# Directions for this task
After finding the line with "17: (563, 355, 6.57)" in the entries below, retype exactly each line from there through the line with "38: (629, 196, 31.94)", including that final line.

# Stored data
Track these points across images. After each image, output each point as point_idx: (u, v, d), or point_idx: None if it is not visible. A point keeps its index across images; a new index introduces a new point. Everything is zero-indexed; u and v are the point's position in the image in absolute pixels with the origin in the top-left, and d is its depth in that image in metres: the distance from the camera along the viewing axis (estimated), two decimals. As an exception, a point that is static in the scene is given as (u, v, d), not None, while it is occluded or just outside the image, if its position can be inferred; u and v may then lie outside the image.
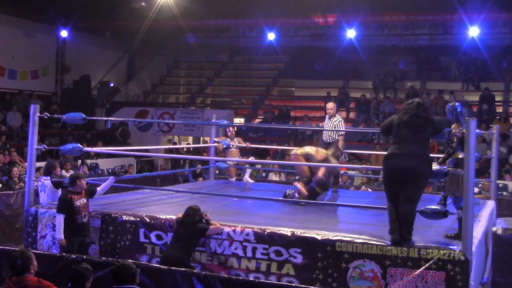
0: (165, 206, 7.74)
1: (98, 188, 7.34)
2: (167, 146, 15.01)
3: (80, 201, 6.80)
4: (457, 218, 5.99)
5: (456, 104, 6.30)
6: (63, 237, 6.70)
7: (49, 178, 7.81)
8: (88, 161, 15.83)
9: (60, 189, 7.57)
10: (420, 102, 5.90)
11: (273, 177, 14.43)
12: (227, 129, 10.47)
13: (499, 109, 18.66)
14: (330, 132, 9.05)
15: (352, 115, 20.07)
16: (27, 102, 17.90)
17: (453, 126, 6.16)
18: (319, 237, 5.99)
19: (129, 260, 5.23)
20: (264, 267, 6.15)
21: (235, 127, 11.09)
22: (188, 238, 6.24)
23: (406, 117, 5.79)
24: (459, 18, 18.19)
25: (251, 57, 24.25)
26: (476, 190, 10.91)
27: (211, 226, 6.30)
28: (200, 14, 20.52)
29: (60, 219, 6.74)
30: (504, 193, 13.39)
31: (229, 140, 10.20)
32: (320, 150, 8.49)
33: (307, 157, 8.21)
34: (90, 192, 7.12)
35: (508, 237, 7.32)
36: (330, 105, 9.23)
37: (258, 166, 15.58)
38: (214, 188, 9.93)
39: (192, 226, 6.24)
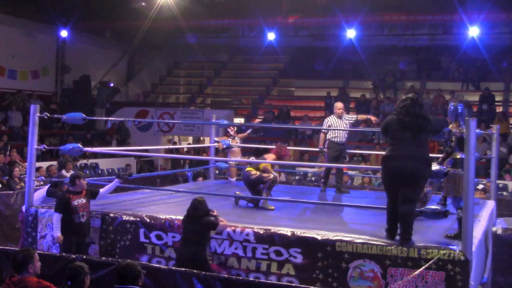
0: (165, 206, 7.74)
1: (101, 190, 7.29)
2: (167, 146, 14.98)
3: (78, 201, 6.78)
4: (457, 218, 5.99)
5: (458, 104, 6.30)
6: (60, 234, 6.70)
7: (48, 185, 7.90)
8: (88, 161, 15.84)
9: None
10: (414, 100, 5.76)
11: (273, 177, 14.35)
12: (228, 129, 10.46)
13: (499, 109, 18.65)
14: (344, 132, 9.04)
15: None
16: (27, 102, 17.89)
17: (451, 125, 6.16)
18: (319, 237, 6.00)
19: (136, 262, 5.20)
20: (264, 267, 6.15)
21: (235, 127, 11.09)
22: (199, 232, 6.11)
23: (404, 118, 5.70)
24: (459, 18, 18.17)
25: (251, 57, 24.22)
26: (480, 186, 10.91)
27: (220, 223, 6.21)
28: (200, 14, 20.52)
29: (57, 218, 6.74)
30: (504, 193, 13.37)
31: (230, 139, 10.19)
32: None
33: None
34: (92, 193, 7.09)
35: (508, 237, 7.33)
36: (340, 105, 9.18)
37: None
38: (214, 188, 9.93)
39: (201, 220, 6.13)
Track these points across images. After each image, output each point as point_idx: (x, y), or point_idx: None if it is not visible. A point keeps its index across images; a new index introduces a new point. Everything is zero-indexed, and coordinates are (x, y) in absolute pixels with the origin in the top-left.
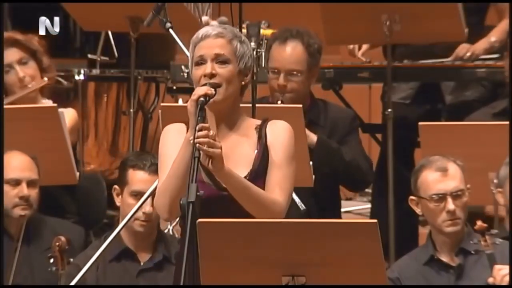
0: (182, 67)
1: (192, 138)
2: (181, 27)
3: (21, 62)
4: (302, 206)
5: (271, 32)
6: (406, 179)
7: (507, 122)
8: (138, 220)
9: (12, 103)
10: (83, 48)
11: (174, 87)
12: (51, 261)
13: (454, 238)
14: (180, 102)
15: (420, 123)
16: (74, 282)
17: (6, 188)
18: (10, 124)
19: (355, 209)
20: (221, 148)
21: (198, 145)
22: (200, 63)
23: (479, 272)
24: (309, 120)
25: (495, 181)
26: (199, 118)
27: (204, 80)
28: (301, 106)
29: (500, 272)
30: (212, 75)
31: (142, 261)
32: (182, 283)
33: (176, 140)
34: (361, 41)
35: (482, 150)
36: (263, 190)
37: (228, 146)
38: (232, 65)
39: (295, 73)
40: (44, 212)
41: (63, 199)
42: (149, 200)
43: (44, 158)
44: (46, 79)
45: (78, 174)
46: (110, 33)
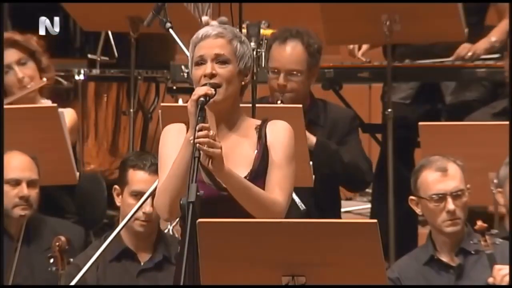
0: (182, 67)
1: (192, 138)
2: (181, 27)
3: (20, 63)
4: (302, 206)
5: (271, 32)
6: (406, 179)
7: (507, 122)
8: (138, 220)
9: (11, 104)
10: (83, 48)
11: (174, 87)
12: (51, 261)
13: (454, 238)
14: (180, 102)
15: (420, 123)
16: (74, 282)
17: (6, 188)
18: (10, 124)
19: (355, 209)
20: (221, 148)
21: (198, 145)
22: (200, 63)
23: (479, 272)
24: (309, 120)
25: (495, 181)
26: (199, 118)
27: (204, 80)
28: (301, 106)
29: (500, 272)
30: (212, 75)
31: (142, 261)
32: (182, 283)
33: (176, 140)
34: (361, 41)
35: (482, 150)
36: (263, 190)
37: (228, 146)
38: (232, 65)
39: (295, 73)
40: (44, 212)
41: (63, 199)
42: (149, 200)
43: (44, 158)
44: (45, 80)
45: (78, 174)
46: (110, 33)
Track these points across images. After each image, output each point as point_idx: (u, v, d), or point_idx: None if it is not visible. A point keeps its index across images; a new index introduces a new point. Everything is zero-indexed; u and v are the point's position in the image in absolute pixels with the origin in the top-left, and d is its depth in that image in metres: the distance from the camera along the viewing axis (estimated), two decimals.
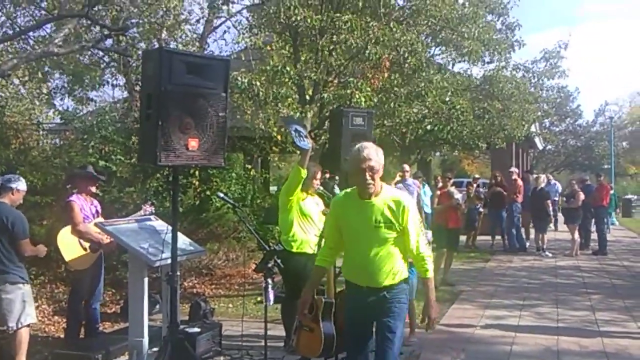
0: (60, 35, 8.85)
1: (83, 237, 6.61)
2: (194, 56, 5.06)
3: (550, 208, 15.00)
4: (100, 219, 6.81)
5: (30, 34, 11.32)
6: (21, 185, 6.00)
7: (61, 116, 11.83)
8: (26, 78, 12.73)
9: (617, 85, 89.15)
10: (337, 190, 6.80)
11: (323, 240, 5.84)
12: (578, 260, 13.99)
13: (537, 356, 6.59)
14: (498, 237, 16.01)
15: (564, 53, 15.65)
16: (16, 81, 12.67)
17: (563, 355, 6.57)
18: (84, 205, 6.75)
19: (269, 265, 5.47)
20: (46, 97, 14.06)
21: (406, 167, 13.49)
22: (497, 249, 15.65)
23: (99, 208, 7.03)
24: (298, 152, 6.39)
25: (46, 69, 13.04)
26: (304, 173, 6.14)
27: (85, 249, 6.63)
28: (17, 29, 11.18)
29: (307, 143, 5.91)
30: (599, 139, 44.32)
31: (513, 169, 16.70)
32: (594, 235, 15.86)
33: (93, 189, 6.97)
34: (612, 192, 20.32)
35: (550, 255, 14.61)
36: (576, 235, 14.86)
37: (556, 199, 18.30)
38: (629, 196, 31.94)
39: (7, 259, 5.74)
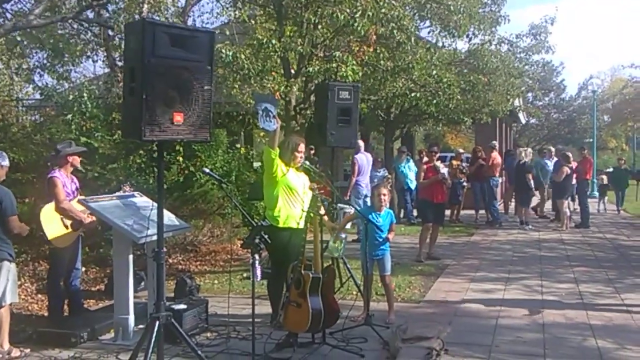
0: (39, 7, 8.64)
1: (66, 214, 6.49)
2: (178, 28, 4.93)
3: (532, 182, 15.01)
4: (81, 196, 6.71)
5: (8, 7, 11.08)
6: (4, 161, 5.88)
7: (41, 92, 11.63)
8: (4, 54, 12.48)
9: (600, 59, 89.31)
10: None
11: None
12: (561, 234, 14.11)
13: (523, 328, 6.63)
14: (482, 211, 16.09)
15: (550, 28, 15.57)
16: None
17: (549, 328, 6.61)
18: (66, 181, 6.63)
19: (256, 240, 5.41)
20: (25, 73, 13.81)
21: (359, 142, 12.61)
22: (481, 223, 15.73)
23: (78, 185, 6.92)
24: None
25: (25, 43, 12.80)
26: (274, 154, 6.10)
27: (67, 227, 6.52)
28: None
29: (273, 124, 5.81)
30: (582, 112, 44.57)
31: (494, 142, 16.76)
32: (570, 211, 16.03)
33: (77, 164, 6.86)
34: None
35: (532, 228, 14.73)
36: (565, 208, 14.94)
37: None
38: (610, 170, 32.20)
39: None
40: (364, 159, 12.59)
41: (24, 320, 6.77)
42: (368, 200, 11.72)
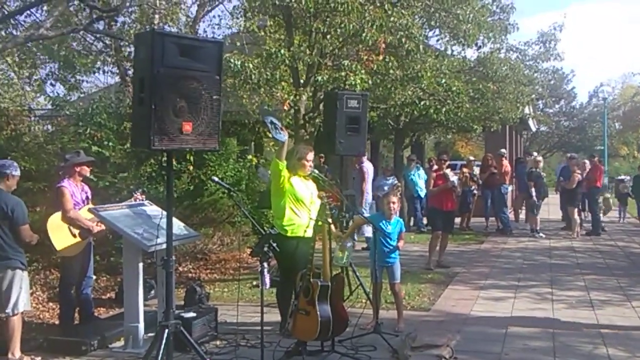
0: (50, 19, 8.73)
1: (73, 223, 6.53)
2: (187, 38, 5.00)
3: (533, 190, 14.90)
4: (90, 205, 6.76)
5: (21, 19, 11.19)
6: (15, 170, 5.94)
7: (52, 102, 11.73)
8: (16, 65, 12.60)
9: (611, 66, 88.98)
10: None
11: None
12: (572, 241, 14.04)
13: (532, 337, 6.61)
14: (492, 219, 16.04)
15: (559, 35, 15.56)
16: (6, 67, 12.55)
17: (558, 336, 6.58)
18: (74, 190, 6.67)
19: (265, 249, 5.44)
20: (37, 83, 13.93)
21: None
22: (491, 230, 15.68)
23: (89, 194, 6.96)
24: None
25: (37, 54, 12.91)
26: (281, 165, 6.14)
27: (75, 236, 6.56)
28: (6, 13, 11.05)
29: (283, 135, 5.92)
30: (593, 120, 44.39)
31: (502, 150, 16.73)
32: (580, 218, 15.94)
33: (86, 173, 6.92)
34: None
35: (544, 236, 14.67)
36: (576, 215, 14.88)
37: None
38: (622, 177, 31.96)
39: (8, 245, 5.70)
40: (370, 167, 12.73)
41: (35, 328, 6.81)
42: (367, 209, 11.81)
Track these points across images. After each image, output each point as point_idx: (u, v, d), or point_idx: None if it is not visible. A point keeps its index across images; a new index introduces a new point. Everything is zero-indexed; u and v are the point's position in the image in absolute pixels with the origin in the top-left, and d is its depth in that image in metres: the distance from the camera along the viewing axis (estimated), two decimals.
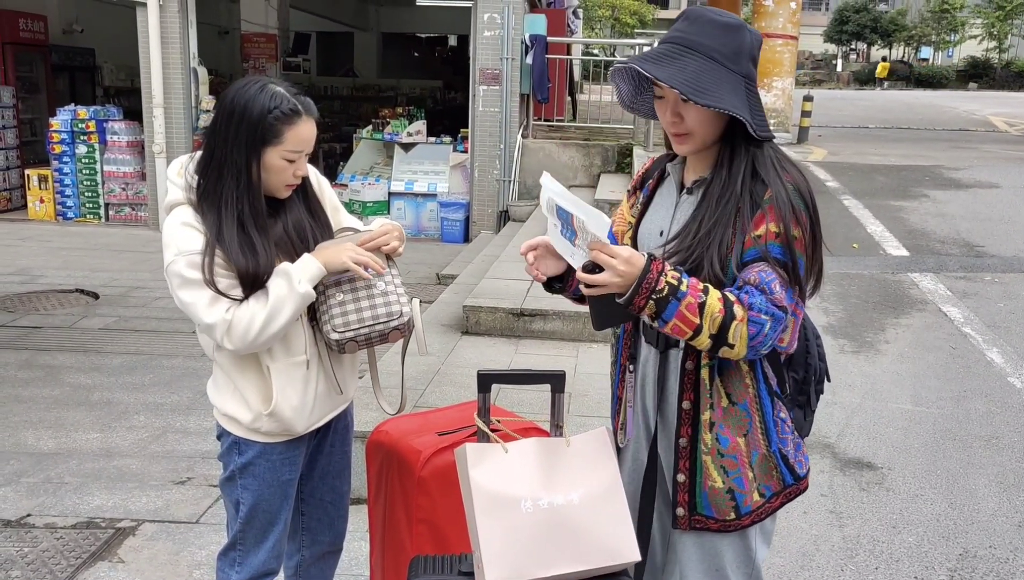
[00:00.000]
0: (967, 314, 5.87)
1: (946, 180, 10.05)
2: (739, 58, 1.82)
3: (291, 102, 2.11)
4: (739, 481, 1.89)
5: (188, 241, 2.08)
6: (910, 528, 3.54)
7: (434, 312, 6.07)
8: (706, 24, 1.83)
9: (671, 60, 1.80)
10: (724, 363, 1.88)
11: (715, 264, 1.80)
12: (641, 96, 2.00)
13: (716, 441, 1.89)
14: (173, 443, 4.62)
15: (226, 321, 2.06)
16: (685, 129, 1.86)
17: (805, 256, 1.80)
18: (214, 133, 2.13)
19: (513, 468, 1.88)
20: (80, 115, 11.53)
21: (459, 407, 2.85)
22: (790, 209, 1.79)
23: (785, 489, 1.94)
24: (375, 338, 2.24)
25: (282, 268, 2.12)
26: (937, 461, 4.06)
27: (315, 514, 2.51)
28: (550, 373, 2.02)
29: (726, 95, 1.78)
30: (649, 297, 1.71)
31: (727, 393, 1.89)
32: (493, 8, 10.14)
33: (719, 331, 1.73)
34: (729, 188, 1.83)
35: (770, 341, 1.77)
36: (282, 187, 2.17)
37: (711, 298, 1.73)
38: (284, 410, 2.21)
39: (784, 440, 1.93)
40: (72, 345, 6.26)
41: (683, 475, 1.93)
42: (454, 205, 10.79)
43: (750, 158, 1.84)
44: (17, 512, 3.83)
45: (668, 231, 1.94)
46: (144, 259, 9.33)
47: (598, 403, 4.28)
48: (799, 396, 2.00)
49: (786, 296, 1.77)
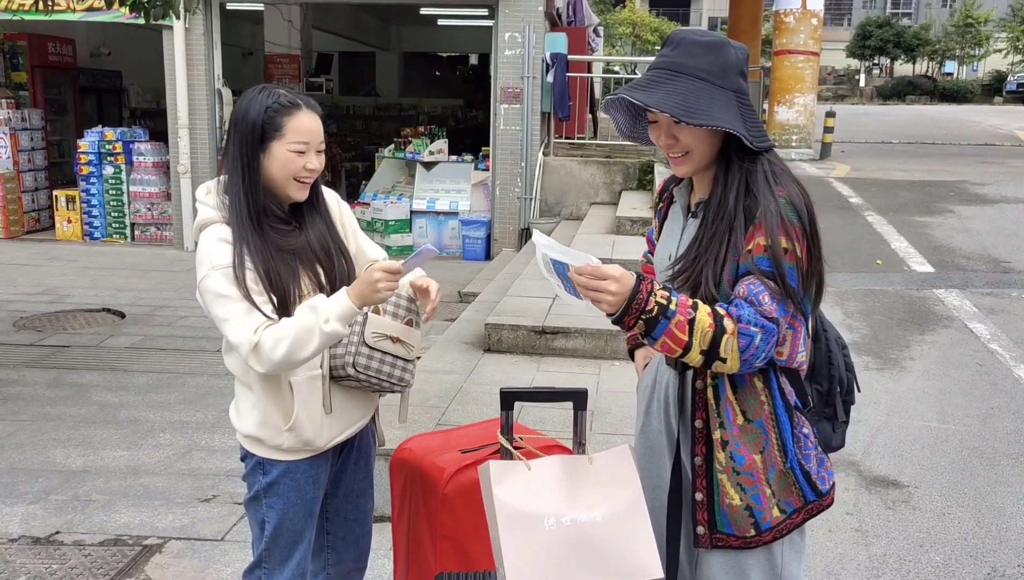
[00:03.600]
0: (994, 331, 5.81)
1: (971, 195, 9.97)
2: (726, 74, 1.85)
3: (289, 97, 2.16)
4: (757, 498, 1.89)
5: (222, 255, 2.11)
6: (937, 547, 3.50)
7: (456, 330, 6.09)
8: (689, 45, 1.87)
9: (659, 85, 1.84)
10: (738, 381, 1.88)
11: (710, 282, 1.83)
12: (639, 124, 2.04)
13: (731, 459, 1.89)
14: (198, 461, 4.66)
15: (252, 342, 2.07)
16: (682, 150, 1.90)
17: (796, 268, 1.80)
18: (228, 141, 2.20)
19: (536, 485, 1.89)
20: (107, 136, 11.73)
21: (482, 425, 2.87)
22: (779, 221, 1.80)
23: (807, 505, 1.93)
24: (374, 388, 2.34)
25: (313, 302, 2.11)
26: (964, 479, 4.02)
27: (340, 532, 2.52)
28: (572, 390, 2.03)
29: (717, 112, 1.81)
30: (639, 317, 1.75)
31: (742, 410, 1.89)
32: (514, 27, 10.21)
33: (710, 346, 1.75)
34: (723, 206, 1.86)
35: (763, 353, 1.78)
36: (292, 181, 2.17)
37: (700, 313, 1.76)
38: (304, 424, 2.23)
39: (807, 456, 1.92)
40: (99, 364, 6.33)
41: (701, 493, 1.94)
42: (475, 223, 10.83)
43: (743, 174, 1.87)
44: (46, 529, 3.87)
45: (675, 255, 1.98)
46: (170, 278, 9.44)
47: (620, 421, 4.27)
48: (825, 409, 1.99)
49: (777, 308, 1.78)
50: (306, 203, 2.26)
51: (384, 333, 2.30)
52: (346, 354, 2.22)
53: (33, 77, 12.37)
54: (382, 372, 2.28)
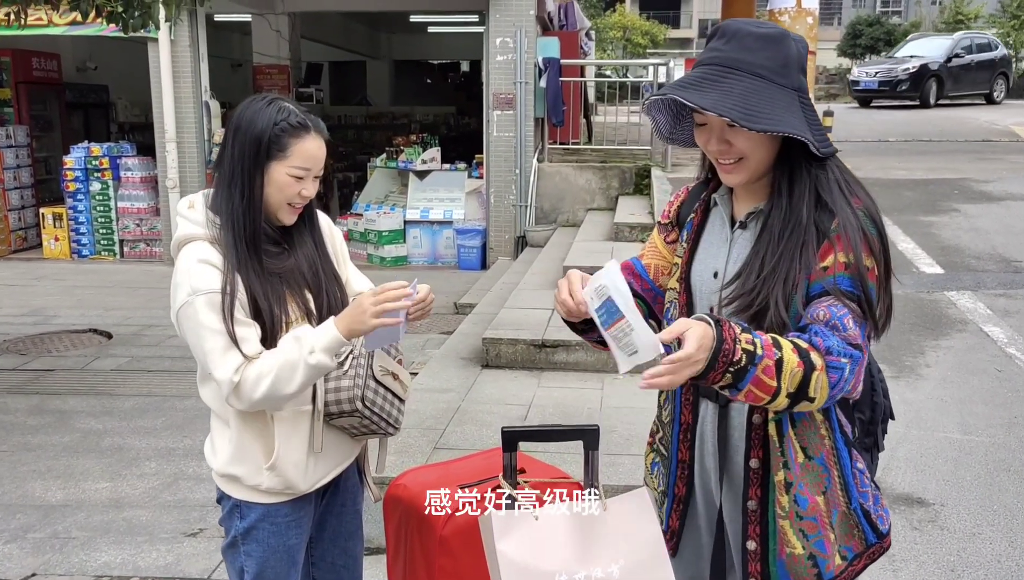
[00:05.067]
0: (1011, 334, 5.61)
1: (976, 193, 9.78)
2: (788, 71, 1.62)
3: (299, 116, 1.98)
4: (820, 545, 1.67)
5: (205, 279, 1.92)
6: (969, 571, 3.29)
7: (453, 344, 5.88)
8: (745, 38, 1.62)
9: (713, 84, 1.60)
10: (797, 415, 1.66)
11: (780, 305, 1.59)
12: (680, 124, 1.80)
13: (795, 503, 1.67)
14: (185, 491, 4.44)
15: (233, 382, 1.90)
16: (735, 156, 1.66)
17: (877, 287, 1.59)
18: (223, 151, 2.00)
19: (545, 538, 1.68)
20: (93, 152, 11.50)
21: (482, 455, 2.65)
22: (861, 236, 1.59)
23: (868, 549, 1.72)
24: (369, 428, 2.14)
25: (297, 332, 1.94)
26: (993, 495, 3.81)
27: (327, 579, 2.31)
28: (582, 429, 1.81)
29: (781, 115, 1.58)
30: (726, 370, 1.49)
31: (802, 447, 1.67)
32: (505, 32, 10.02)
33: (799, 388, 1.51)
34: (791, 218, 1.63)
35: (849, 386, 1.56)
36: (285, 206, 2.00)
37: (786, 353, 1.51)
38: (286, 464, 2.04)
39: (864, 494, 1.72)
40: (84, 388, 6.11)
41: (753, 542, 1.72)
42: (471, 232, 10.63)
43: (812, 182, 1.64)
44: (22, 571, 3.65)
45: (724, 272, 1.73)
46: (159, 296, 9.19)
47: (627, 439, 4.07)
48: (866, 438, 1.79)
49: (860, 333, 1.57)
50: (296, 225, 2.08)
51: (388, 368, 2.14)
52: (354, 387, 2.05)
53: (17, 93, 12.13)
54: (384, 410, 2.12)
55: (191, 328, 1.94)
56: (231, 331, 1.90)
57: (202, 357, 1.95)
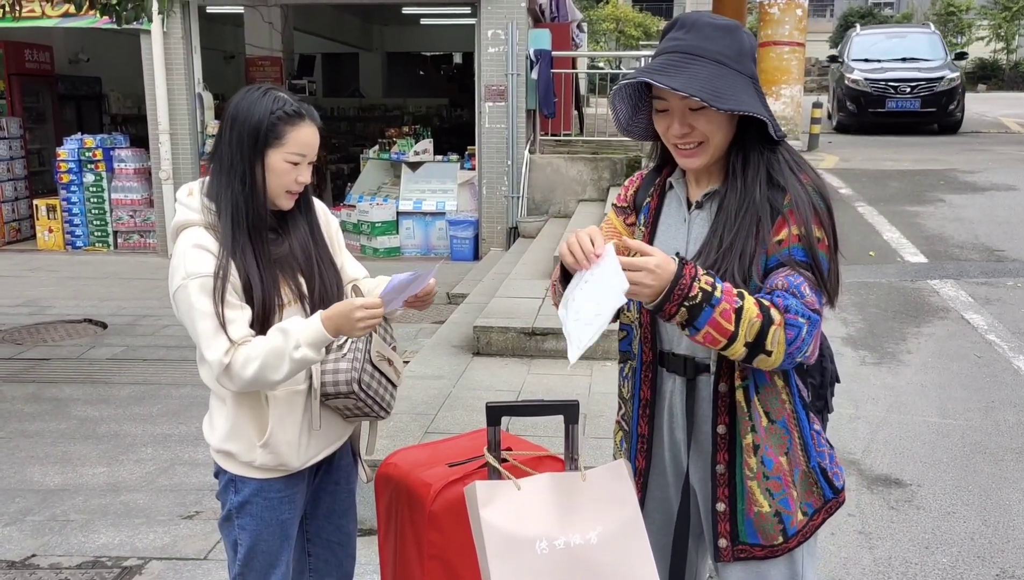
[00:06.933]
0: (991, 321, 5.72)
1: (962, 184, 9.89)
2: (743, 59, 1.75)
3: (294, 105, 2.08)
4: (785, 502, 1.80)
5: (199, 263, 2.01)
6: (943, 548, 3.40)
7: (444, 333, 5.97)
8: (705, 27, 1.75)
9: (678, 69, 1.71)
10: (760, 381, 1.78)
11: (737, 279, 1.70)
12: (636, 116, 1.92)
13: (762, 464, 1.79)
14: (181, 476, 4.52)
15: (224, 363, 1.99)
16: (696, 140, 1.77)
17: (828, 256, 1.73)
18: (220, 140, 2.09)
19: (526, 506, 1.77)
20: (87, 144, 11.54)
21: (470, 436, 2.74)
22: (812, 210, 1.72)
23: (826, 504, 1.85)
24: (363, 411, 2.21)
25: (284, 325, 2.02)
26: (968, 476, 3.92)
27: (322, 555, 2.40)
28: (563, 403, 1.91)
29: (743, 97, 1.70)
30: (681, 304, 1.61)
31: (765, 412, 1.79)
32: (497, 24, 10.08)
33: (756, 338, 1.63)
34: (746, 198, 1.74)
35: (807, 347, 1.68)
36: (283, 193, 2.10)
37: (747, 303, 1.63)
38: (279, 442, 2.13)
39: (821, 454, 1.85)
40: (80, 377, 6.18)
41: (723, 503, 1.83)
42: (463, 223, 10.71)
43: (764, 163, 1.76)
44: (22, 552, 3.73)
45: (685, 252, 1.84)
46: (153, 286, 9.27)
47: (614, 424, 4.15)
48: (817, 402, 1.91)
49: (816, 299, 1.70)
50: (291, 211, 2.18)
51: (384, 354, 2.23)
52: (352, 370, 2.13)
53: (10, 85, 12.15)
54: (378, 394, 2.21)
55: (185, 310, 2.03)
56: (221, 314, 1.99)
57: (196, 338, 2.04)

# Problem solution
17: (563, 355, 6.57)
18: (84, 205, 6.75)
19: (269, 265, 5.47)
20: (46, 97, 14.06)
21: (406, 167, 13.49)
22: (497, 249, 15.65)
23: (99, 208, 7.03)
24: (298, 152, 6.39)
25: (46, 69, 13.04)
26: (304, 173, 6.14)
27: (85, 249, 6.63)
28: (17, 29, 11.18)
29: (307, 143, 5.91)
30: (599, 139, 44.32)
31: (513, 169, 16.70)
32: (594, 235, 15.86)
33: (93, 189, 6.97)
34: (612, 192, 20.32)
35: (550, 255, 14.61)
36: (576, 235, 14.86)
37: (556, 199, 18.30)
38: (629, 196, 31.94)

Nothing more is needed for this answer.